Not a different plan. But the existing plan may need adjusting, and if there isn’t one, the cost of ignoring this question can be significant.
Here’s the problem. When someone dies owning real estate, that property is governed by the laws of the state where it sits. If your parent lives in Ohio but owns a condominium in Florida, both states have a claim on the process. The estate goes through probate in Ohio as the primary state, and then through a separate probate proceeding in Florida for the property there. That second proceeding is called ancillary probate, and it means additional court costs, additional attorney fees, additional delays, and the whole thing becoming public in two places instead of one.
For families managing an estate from a distance, often while also managing grief, it adds real burden to an already difficult period.
The solution is straightforward, and the same one that comes up whenever probate is the problem: a revocable living trust. If your parent’s Florida condominium is titled in the name of the trust rather than in their own name, it passes directly to the successor trustee when they die. No Florida probate. No second court proceeding. The trust handles it cleanly regardless of how many states are involved.
Transferring property into a trust requires recording a new deed in the relevant county, which is one reason it’s worth involving an attorney who knows how to do this properly. An attorney in your parent’s home state can usually handle everything, though they may coordinate with local counsel in the other state for the deed work.

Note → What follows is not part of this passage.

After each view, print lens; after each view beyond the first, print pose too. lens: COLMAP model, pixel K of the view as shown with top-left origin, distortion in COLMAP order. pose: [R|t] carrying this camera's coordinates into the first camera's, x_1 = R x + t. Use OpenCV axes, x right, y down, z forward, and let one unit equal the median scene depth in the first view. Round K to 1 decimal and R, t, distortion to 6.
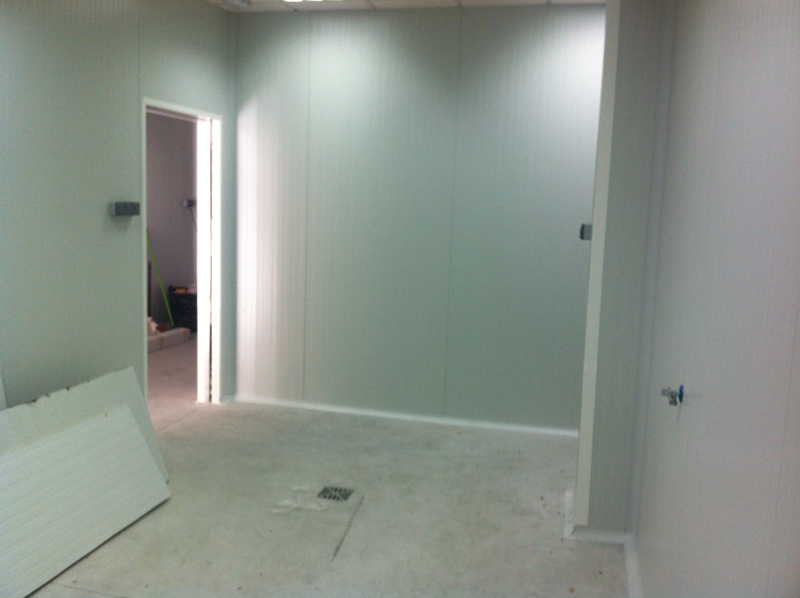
lens RADIAL K [[799.3, 0, 395.4], [0, 799.3, 300.8], [0, 0, 1]] dist [0.020312, 0.000000]
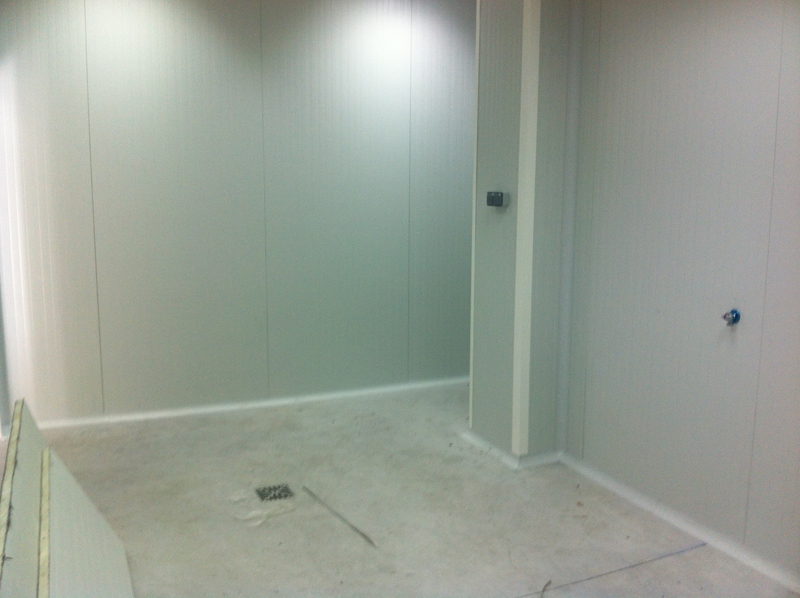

Your parent’s other documents, the financial power of attorney, healthcare proxy, and advance directive, are generally recognised across state lines. Some institutions will still push back on out-of-state forms, but that’s a practical inconvenience, not a legal crisis.
If your parent owns a vacation home, a second property, or spends part of the year in another state, it’s worth raising the question with an estate planning attorney sooner rather than later. Fixing it in advance is a straightforward conversation. Fixing it after the fact is much harder work.